Your task is to copy every line of the entries that contains "lines".

————————

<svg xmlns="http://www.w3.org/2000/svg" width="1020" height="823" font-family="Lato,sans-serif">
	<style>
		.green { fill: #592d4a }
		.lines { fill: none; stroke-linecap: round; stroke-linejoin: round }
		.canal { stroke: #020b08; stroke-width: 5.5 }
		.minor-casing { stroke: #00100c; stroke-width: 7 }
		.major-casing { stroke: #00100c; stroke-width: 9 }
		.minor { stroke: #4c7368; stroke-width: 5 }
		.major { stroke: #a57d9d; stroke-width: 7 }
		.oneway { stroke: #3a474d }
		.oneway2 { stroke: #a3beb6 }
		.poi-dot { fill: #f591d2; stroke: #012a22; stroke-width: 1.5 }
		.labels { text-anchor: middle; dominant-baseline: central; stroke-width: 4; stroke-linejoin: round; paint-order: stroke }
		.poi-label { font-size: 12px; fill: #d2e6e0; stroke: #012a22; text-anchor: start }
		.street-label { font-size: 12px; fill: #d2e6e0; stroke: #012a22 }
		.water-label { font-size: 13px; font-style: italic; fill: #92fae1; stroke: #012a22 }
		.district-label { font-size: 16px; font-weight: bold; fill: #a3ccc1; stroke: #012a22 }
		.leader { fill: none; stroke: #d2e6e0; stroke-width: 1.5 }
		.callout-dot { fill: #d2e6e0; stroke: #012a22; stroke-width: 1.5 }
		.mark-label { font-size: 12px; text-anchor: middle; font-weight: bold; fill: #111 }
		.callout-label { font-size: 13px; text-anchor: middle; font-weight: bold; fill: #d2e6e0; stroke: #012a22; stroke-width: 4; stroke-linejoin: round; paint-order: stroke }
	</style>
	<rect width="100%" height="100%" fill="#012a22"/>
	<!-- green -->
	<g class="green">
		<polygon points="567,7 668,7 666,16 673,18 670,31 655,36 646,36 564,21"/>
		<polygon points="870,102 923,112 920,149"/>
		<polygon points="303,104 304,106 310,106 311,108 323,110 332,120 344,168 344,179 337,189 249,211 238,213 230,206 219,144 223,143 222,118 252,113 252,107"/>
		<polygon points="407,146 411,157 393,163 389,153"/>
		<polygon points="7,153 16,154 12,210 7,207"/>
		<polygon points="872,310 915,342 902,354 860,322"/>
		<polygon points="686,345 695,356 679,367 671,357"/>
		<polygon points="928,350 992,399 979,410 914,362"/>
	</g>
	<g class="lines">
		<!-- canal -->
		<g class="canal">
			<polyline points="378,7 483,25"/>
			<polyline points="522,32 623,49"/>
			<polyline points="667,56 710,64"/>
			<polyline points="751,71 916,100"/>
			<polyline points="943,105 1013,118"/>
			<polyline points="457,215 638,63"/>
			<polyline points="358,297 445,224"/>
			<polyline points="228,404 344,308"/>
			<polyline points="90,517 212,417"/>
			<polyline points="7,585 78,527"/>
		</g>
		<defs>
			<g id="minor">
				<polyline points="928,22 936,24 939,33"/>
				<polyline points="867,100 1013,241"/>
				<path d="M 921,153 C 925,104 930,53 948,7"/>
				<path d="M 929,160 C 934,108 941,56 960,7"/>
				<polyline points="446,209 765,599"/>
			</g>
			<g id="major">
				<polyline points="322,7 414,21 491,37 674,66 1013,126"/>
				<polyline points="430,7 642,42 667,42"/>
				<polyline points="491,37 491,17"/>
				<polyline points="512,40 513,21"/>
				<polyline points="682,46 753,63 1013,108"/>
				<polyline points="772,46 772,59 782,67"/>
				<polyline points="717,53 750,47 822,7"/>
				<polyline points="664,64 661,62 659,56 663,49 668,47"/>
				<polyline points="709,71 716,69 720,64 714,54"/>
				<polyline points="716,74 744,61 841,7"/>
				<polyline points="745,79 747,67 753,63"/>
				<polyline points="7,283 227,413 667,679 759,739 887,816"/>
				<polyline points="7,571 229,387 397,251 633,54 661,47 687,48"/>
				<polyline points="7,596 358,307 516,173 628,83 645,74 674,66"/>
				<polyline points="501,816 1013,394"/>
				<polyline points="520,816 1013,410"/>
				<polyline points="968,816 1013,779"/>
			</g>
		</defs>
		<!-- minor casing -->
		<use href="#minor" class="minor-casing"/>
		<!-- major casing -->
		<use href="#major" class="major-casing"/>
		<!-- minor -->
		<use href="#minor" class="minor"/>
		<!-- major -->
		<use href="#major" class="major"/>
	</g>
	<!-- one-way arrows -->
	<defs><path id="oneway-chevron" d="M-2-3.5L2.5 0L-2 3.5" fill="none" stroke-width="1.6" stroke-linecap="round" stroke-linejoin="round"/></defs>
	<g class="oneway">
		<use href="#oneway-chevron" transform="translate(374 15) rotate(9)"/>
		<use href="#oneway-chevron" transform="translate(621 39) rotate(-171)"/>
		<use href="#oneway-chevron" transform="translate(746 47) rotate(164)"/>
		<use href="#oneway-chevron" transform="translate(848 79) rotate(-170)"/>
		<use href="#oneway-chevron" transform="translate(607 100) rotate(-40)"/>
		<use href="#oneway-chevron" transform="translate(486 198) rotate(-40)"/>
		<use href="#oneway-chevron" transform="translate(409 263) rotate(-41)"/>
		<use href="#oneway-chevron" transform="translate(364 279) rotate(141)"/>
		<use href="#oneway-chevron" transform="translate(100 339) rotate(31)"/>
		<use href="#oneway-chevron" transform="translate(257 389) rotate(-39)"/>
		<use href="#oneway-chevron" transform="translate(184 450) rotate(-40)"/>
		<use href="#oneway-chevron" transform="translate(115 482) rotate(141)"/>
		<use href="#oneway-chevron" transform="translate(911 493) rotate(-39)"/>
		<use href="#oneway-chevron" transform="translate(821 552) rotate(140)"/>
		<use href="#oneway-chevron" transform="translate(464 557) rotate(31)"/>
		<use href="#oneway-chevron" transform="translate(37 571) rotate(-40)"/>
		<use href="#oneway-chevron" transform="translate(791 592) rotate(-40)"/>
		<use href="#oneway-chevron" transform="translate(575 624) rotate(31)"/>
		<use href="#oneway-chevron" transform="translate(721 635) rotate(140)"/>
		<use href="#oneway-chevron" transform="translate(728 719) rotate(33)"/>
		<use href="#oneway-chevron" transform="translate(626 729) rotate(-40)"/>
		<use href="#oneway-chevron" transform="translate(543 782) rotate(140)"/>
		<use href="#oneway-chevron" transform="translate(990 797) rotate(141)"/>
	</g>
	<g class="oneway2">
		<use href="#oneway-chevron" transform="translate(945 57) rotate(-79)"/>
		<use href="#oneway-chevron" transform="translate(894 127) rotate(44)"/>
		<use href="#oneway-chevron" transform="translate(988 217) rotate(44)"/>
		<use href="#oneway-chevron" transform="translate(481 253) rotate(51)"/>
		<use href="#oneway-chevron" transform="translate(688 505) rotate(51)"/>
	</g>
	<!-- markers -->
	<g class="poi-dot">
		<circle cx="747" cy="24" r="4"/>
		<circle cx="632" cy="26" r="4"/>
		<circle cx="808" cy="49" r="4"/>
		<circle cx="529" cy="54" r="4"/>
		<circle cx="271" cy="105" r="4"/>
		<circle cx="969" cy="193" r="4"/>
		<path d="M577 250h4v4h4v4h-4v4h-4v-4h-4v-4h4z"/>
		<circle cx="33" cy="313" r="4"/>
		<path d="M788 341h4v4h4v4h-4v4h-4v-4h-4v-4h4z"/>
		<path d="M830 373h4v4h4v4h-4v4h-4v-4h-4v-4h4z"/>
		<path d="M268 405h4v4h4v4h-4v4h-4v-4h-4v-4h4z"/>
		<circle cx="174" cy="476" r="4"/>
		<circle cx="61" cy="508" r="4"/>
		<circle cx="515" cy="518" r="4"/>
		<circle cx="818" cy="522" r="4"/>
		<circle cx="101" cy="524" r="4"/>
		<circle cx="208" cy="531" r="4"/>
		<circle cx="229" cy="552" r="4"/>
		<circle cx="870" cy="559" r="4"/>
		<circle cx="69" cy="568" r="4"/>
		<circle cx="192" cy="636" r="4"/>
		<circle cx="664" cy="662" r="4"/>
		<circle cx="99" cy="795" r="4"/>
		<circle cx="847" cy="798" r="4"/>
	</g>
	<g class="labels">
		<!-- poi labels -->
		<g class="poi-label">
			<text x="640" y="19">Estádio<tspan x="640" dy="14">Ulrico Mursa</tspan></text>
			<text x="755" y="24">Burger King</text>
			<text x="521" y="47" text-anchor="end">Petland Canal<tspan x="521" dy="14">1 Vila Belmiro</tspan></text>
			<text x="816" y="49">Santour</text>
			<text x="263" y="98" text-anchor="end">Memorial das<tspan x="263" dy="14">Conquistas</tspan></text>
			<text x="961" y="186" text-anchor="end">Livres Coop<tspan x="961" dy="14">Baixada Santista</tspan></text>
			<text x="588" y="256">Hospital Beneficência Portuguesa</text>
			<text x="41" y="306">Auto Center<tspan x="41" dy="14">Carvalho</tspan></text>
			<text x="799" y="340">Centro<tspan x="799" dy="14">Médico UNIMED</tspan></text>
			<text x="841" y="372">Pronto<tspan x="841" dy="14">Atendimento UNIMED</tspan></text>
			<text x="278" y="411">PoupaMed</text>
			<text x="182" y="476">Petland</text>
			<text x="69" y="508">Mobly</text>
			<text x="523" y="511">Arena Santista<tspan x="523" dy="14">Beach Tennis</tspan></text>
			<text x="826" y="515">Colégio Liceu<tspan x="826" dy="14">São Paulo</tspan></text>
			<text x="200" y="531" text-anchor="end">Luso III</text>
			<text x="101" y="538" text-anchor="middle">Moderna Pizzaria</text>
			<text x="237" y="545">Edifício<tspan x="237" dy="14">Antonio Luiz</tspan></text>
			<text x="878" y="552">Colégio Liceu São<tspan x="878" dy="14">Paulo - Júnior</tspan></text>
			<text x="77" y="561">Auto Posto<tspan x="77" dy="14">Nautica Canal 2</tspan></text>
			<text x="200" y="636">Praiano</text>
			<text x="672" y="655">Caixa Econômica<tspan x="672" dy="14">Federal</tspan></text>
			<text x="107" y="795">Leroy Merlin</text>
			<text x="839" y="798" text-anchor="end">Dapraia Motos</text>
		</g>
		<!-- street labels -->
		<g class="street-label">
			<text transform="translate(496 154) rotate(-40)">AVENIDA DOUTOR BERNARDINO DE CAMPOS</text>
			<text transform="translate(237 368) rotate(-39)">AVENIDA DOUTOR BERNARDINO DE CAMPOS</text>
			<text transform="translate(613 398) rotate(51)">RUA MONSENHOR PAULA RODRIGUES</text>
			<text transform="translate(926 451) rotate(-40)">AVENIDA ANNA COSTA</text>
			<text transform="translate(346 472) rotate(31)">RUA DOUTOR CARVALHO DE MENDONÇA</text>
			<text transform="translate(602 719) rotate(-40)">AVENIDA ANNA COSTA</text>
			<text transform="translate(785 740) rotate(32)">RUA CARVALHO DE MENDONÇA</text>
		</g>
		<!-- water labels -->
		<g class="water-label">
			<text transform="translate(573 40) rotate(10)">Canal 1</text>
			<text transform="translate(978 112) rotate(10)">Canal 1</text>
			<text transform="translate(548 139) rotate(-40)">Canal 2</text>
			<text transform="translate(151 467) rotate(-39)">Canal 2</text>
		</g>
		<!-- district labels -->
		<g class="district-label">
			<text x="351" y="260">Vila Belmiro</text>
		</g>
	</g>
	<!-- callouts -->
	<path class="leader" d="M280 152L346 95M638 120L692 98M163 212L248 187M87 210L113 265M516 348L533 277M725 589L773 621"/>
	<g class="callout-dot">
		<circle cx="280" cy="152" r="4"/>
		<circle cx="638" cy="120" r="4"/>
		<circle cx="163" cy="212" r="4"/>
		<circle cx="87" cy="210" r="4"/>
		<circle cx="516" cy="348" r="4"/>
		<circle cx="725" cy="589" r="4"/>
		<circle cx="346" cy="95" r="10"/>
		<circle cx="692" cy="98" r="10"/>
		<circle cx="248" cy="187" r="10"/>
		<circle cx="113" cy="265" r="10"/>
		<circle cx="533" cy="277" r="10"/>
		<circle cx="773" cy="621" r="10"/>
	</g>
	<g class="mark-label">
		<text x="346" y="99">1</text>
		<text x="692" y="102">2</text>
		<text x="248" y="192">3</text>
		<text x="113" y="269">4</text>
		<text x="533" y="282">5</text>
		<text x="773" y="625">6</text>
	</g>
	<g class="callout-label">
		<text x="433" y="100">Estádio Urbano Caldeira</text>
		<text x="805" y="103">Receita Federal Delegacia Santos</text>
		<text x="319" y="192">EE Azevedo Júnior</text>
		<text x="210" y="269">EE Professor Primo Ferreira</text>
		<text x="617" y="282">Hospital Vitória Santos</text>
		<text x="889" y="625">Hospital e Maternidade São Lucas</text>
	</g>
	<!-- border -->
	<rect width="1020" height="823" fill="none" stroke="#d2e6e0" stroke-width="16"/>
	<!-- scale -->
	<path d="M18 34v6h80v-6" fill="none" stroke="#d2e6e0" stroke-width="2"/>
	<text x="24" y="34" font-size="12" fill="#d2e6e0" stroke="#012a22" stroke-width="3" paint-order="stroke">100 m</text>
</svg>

————————

EXERCISE RESPONSE »
		.lines { fill: none; stroke-linecap: round; stroke-linejoin: round }
	<g class="lines">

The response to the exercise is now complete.